The Supreme Court will consider whether AR-15 rifles are legal under the Second Amendment.
The justices will hear cases challenging local and state laws banning AR-15s and semiautomatic rifles. One case involves a policy in Cook County, Illinois, while another focuses on Connecticut law.
The Illinois case was brought by Cutberto Viramontes, who argued that the policy violates his Second Amendment right. Lower courts upheld the law. He then went to the Supreme Court, arguing that the Court should “address the confusion in the lower courts over how to apply this Court’s precedent in arms bans cases—precedent that is straightforward but that the lower courts have proven incapable of applying correctly.”
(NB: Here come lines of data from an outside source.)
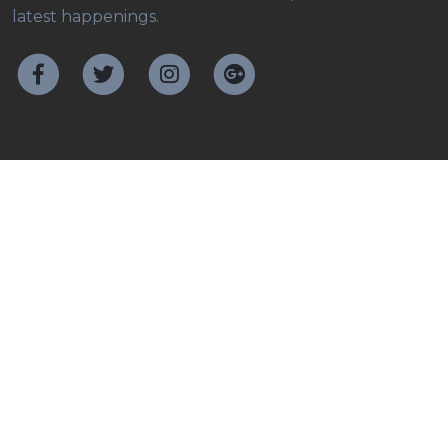
latest happenings.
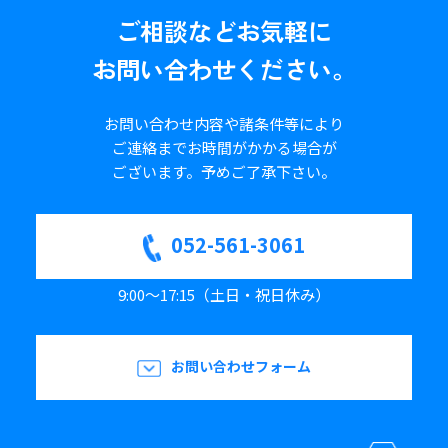
ご相談など
お気軽に
お問い合わせください。
お問い合わせ内容や諸条件等により
ご連絡までお時間がかかる場合が
ございます。
予めご了承下さい。
052-561-3061
9:00～17:15（土日・祝日休み）
お問い合わせフォーム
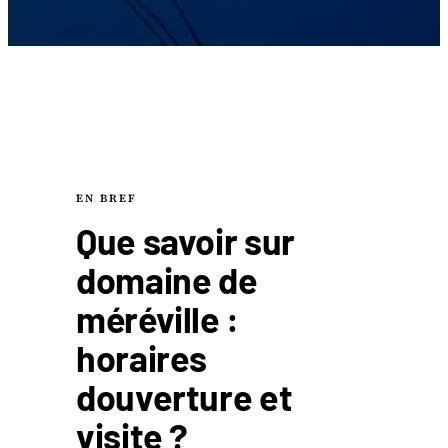
EN BREF
Que savoir sur
domaine de
méréville :
horaires
douverture et
visite ?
Challengers to the Connecticut law argued that “a firearm cannot be banned if it is in common use for lawful purposes. If the most popular rifle in the country is not in common use, it is hard to see what that phrase could possibly mean.”
Last year, the Supreme Court declined to take up a case on the constitutionality of AR-15s. While Justices Clarence Thomas, Samuel Alito, and Neil Gorsuch voted to hear the case at the time, Justice Brett Kavanaugh suggested that the Court will hear the case “in the next Term or two.”
In a written statement on the case, Kavanaugh said, “Opinions from other Courts of Appeals should assist this Court’s ultimate decisionmaking on the AR–15 issue.” He noted, “Additional petitions for certiorari will likely be before this Court shortly and, in my view, this Court should and presumably will address the AR-15 issue soon, in the next Term or two.”
Thomas declared that AR-15s are “clearly ‘Arms’ Under the Second Amendment’s plain text.”
“I would not wait to decide whether the government can ban the most popular rifle in America,” he asserted. “That question is of critical importance to tens of millions of law-abiding AR–15 owners throughout the country. We have avoided deciding it for a full decade.”